__TASK GOAL__.
Copy the text of each record below word for word, keeping every line as it stands. Leave the pictures out of your copy.

*** DATA RECORDS Section Begins ***

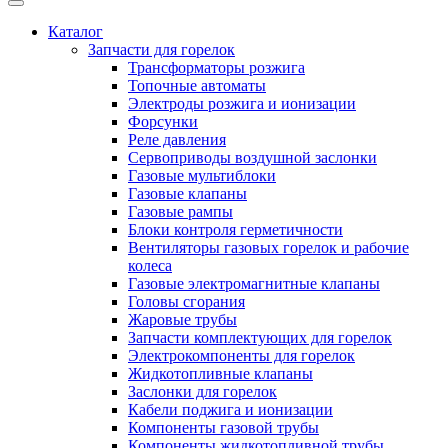
Каталог
Запчасти для горелок
Трансформаторы розжига
Топочные автоматы
Электроды розжига и ионизации
Форсунки
Реле давления
Сервоприводы воздушной заслонки
Газовые мультиблоки
Газовые клапаны
Газовые рампы
Блоки контроля герметичности
Вентиляторы газовых горелок и рабочие
колеса
Газовые электромагнитные клапаны
Головы сгорания
Жаровые трубы
Запчасти комплектующих для горелок
Электрокомпоненты для горелок
Жидкотопливные клапаны
Заслонки для горелок
Кабели поджига и ионизации
Компоненты газовой трубы
Компоненты жидкотопливной трубы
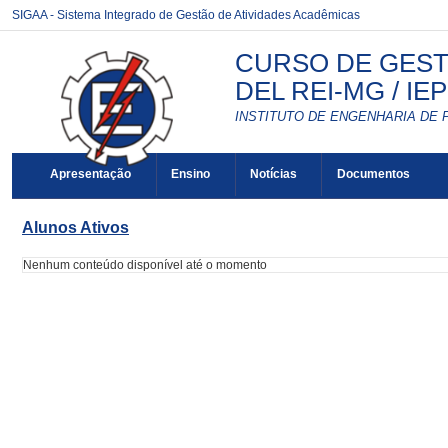
SIGAA - Sistema Integrado de Gestão de Atividades Acadêmicas
CURSO DE GEST
DEL REI-MG / IE
INSTITUTO DE ENGENHARIA DE 
Apresentação
Ensino
Notícias
Documentos
Alunos Ativos
Nenhum conteúdo disponível até o momento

*** DATA RECORDS Section Ends ***

__RESPONSE FOR THIS EXERCISE__.
Каталог
Запчасти для горелок
Трансформаторы розжига
Топочные автоматы
Электроды розжига и ионизации
Форсунки
Реле давления
Сервоприводы воздушной заслонки
Газовые мультиблоки
Газовые клапаны
Газовые рампы
Блоки контроля герметичности
Вентиляторы газовых горелок и рабочие
колеса
Газовые электромагнитные клапаны
Головы сгорания
Жаровые трубы
Запчасти комплектующих для горелок
Электрокомпоненты для горелок
Жидкотопливные клапаны
Заслонки для горелок
Кабели поджига и ионизации
Компоненты газовой трубы
Компоненты жидкотопливной трубы
SIGAA - Sistema Integrado de Gestão de Atividades Acadêmicas
CURSO DE GEST
DEL REI-MG / IE
INSTITUTO DE ENGENHARIA DE 
Apresentação
Ensino
Notícias
Documentos
Alunos Ativos
Nenhum conteúdo disponível até o momento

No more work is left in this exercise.